President Barack Obama on Wednesday nominated Marine Gen. Joseph Dunford as the top allied commander of NATO troops in Afghanistan, replacing Gen. John Allen. Dunford will be in charge of ending America’s longest war. Not sure if he has any tricks up his sleeve that will change the course of events that has led to Americas defeat in the “graveyard of empires”.
Mission not Accomplished!
The Australians are leaving this December. The French are not behind. By the time we celberate the new year, most of the Europeans will be back home–ending the face that this is a NATO occupation.
John Kerry was the presidential opponent against George Bush: He was a decorated war veteran. The one Newly-returned-from-Vietnam solider–John Kerry asked the crucial question in from of the Senate Foreign Relations committee: “How do you ask a man to be the last man to die because of an arbitrarily and pointlessly chosen withdrawal date?”
The same question is being asked by politicians, generals and journalists across these United States.
The next US soldier that dies in Afghanistan would have died a useless death. A majority of the American people are against the war in Afghanistan and most of them don’t give a hoot about Kabul or the Talibs.

Data:

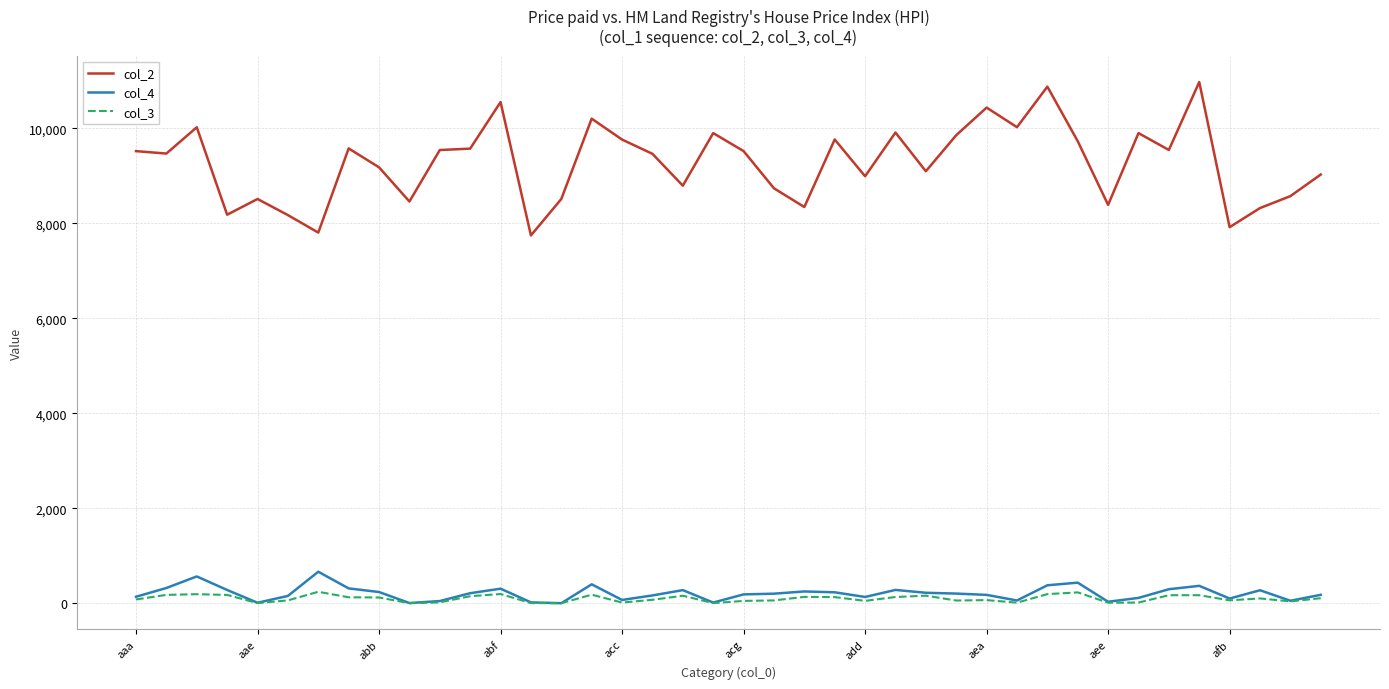

Which series has the widest spread of values?

col_2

Written task A: Which people does the piece on the Afghanistan war mention by name? List all of them.
Written task B: In the piece on the Afghanistan war, whom does Gen. Joseph Dunford replace as top allied commander of NATO troops in Afghanistan?

Response A: Barack Obama, Joseph Dunford, John Allen, John Kerry, George Bush

Response B: Gen. John Allen